TEXT SEGMENT:
----------------------------------------
Proxy Like a Pro: interesting method of proxying non proxy-aware Android Apps

In this blog post, we'll explore several methods to enable proxying for Android apps that do not natively support proxies. We'll cover regular methods like Wi-Fi settings, ADB commands, and Frida scripts, and then delve into more advanced techniques such as using iptables and DNS manipulation.

Regular Methods to Enable Proxy

1. Enabling Proxy in Wi-Fi Settings

One of the simplest ways to set up a proxy on an Android device is through the Wi-Fi settings.

1. Go to Settings > Network & Internet > Wi-Fi.

2. Long press on your Wi-Fi network and select Modify network.

3. Enable Advanced options.

4. Set Proxy to Manual and enter the proxy hostname and port.

2. Using ADB Command

ADB (Android Debug Bridge) can be used to set a proxy for your Android device.

1. Connect your Android device to your computer.

2. Open a terminal and enter the following command:

    adb shell settings put global http_proxy <proxy_host>:<proxy_port>
   

3. To clear the proxy settings, use:

    adb shell settings put global http_proxy :0
   

3. Proxy for an Individual App Using Frida Script or Objection Module

Frida and Objection can be used to hook into an app and force it to use a proxy.

Frida Script Example

1. Install Frida on your computer and device.

2. Write a Frida script to hook the app's network functions and redirect traffic through the proxy.

3. Execute the script while the app is running.
----------------------------------------
Source data:
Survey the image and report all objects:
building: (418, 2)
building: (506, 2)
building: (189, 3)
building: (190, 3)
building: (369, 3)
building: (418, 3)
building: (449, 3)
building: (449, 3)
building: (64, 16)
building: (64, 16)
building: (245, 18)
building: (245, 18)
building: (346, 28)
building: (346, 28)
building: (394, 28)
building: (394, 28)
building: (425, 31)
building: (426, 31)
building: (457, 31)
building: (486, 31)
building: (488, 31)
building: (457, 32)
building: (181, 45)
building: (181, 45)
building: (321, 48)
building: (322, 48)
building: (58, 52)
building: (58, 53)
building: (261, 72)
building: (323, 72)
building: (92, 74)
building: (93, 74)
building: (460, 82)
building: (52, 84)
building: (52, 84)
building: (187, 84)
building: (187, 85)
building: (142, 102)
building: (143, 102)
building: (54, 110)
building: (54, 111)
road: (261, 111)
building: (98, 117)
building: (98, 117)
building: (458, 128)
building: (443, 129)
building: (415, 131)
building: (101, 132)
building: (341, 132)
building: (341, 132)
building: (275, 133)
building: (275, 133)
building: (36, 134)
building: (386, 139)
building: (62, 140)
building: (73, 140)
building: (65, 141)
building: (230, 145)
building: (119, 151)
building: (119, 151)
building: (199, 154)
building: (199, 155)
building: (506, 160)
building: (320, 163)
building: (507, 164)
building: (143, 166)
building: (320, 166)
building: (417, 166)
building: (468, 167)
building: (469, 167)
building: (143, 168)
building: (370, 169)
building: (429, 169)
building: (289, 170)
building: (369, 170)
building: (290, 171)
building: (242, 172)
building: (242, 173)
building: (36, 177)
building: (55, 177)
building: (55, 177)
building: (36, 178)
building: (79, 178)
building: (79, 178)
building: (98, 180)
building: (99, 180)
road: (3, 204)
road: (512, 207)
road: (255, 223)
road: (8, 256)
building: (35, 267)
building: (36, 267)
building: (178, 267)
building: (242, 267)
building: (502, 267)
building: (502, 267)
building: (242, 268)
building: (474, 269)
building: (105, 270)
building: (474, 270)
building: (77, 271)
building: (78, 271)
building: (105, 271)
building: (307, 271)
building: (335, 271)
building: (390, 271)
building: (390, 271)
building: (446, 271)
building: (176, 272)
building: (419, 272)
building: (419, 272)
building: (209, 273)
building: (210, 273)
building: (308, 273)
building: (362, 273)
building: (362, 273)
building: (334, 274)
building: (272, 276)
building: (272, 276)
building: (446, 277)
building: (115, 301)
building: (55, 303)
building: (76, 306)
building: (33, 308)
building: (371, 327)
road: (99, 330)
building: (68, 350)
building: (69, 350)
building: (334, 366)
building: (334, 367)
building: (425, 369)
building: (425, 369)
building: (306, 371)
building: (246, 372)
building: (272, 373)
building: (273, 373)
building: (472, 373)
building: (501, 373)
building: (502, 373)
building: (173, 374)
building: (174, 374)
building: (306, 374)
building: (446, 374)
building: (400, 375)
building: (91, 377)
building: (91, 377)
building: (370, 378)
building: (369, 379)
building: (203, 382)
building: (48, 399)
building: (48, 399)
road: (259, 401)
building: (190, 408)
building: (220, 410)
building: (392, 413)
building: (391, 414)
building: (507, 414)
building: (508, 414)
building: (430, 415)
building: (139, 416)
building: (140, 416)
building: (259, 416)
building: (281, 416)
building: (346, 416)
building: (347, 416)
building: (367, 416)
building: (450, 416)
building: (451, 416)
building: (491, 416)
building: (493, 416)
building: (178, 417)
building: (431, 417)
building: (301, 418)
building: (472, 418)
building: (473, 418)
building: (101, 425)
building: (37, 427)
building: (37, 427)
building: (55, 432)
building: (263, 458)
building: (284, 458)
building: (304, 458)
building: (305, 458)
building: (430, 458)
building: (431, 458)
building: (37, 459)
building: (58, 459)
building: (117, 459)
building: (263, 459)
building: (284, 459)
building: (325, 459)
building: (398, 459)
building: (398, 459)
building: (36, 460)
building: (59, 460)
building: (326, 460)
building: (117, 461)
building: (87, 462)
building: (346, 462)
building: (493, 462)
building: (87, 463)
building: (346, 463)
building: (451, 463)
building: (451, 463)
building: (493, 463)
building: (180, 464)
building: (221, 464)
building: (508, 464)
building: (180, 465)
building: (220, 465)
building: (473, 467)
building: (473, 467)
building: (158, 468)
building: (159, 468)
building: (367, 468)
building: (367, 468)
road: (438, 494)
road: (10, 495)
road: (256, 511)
----------------------------------------
EXERCISE:
Answer these questions about the Android proxy post:
(a) In the Wi-Fi settings method, what should Proxy be set to?
(b) Which ADB command clears the proxy settings?
(c) Which two tools can hook into an app and force it to use a proxy?

ANSWER SPACE:
(a) Manual
(b) adb shell settings put global http_proxy :0
(c) Frida and Objection